§ **What you need to do**
Reproduce the text of every item below word for word, leaving the pictures out.

§ **Data to examine**
____

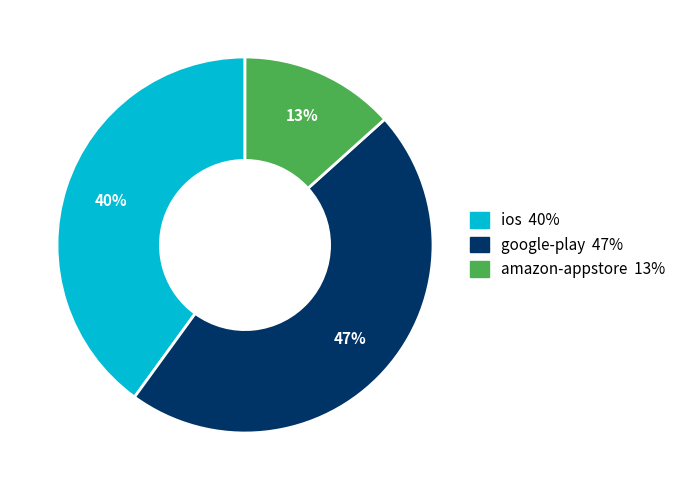

Rank the categories by value from highest to lowest.

google-play, ios, amazon-appstore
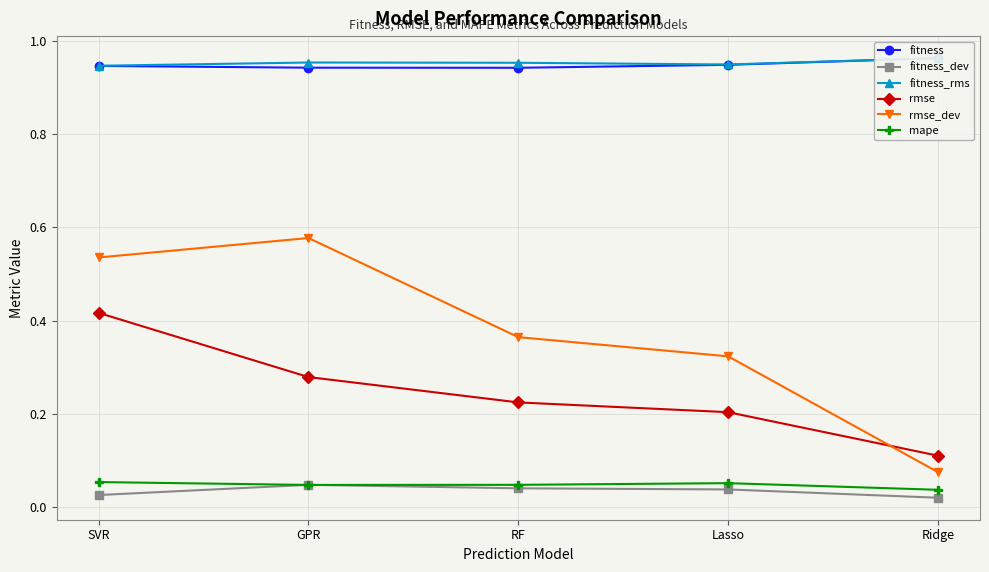

How many lines are shown in the chart?

6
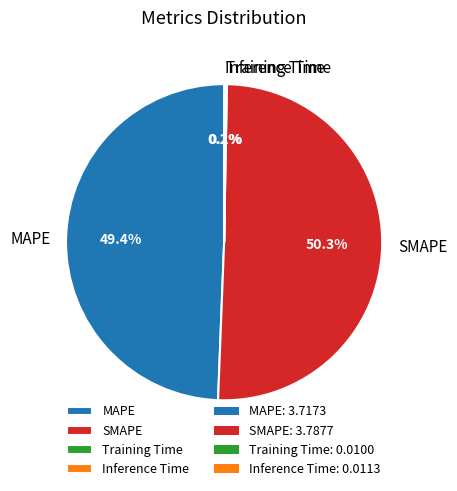

What percentage is NOT represented by SMAPE?

49.7%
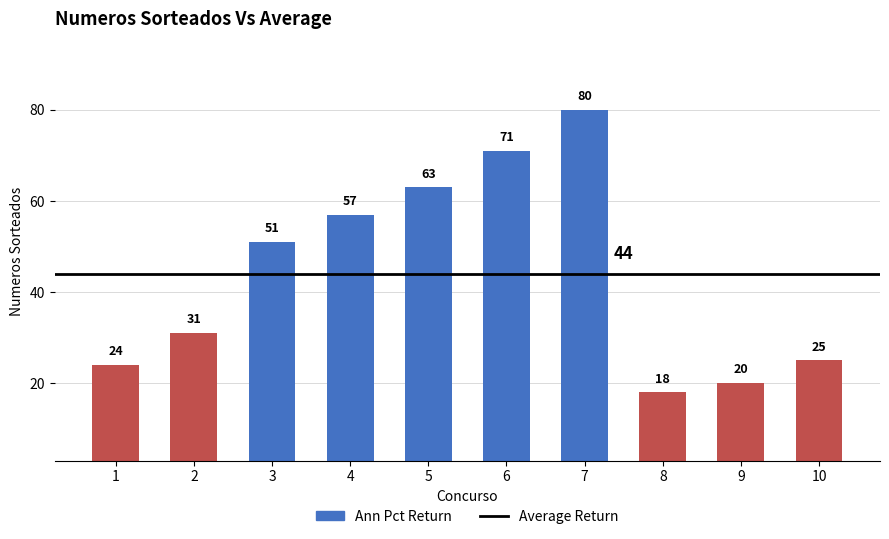

How many bars are there in total?

10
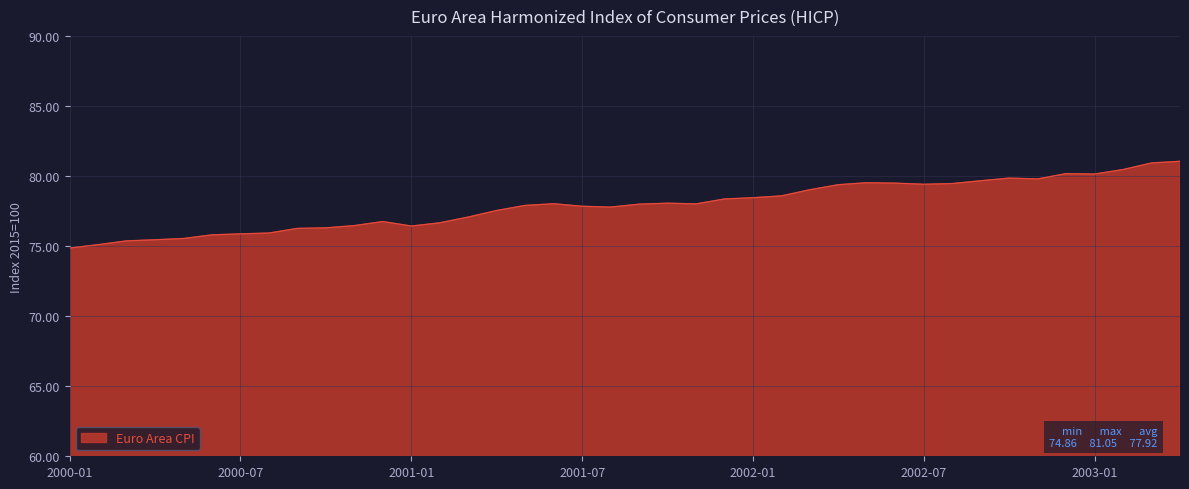

What is the minimum value shown in the chart?

74.9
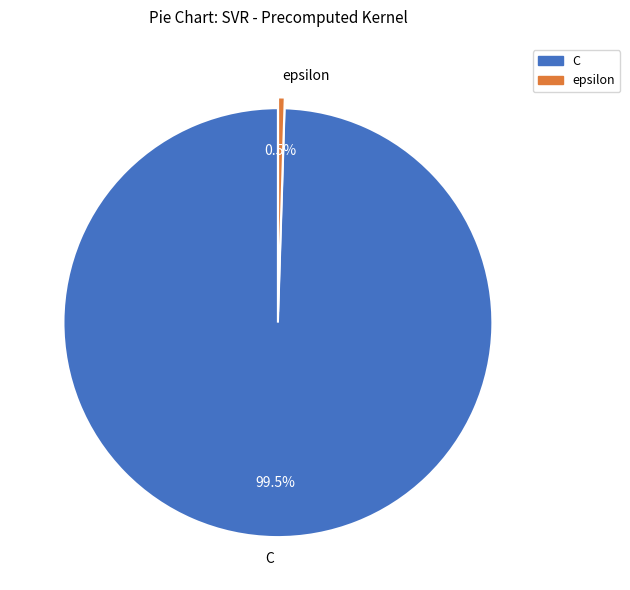

What is the total percentage of C and epsilon?

100.0%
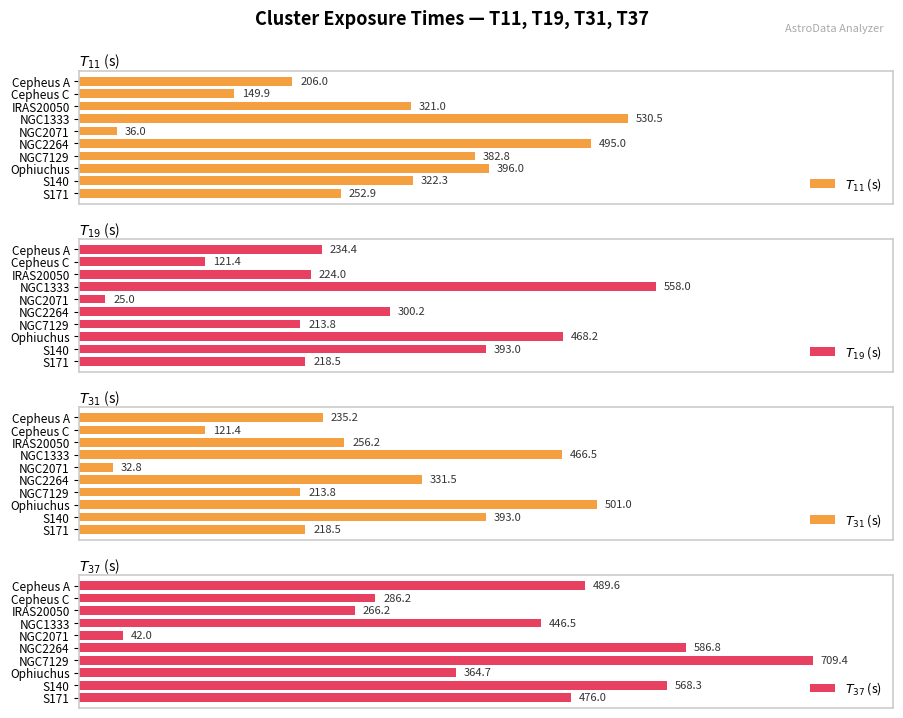

True or false: $T_{37}$ (s) has a value of 476.0 at S171.

True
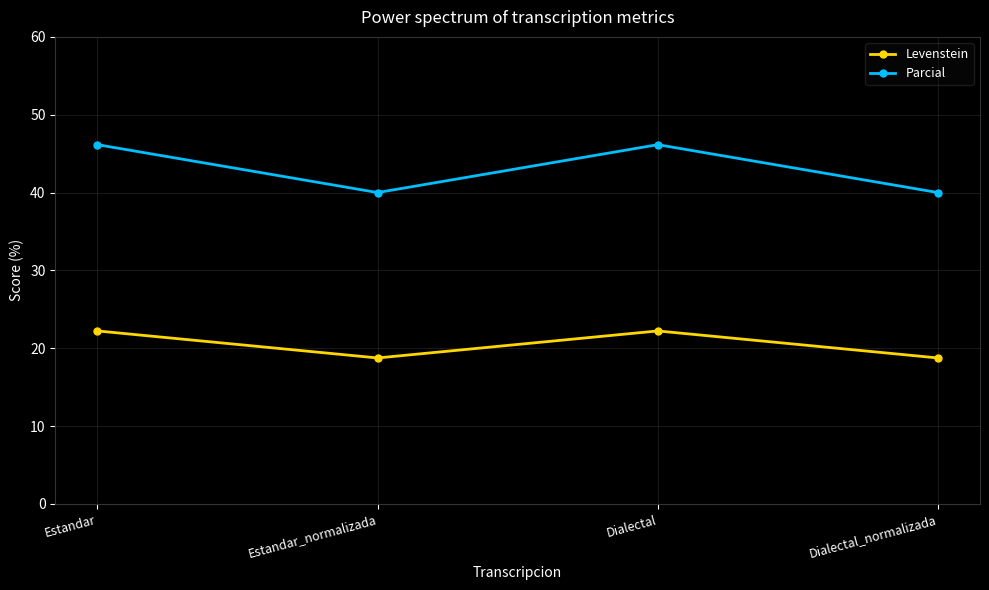

True or false: Parcial has a value of 40.0 at Estandar_normalizada.

True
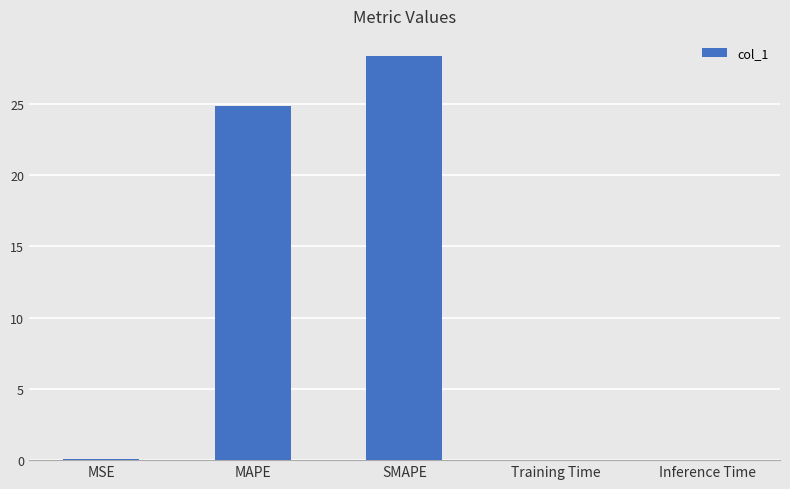

What is the change in value from MAPE to SMAPE?

+3.5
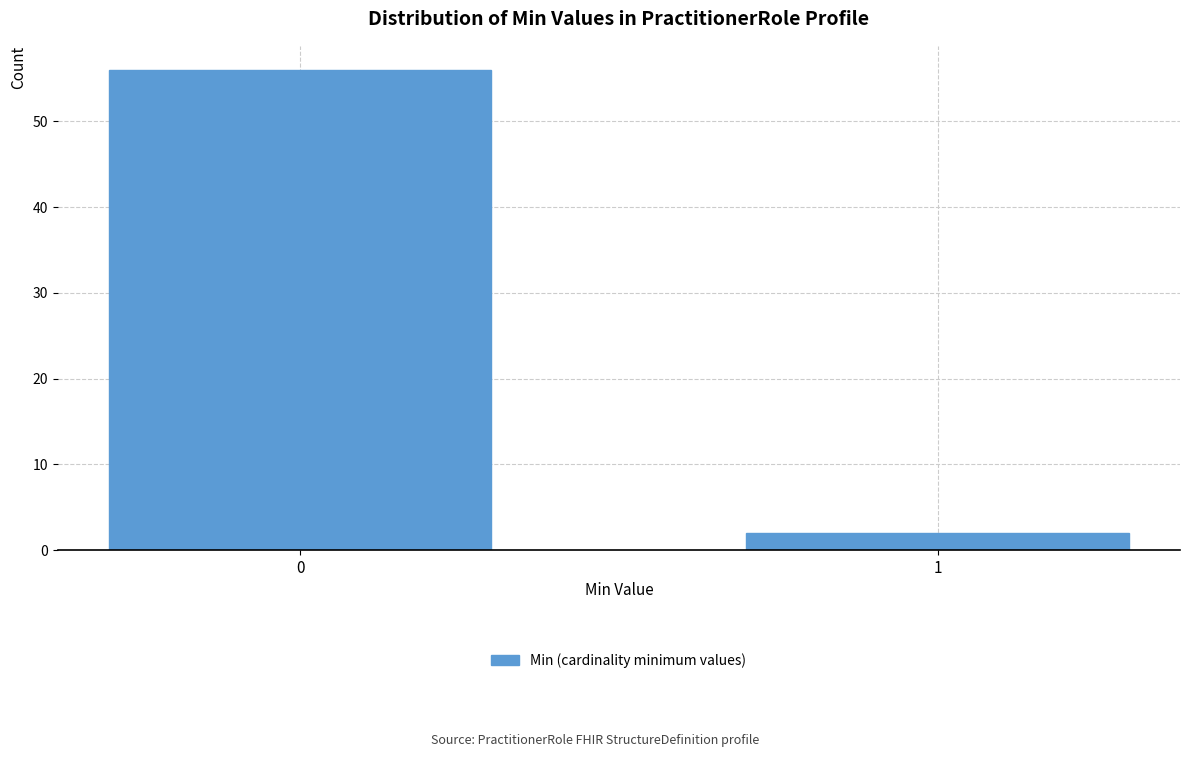

Reading left to right, transcribe all the data shown in this chart.

56	2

____

§ **Exercise result**
Rank the categories by value from highest to lowest.

google-play, ios, amazon-appstore

How many lines are shown in the chart?

6

What percentage is NOT represented by SMAPE?

49.7%

How many bars are there in total?

10

What is the minimum value shown in the chart?

74.9

What is the total percentage of C and epsilon?

100.0%

True or false: $T_{37}$ (s) has a value of 476.0 at S171.

True

True or false: Parcial has a value of 40.0 at Estandar_normalizada.

True

What is the change in value from MAPE to SMAPE?

+3.5

Reading left to right, transcribe all the data shown in this chart.

56	2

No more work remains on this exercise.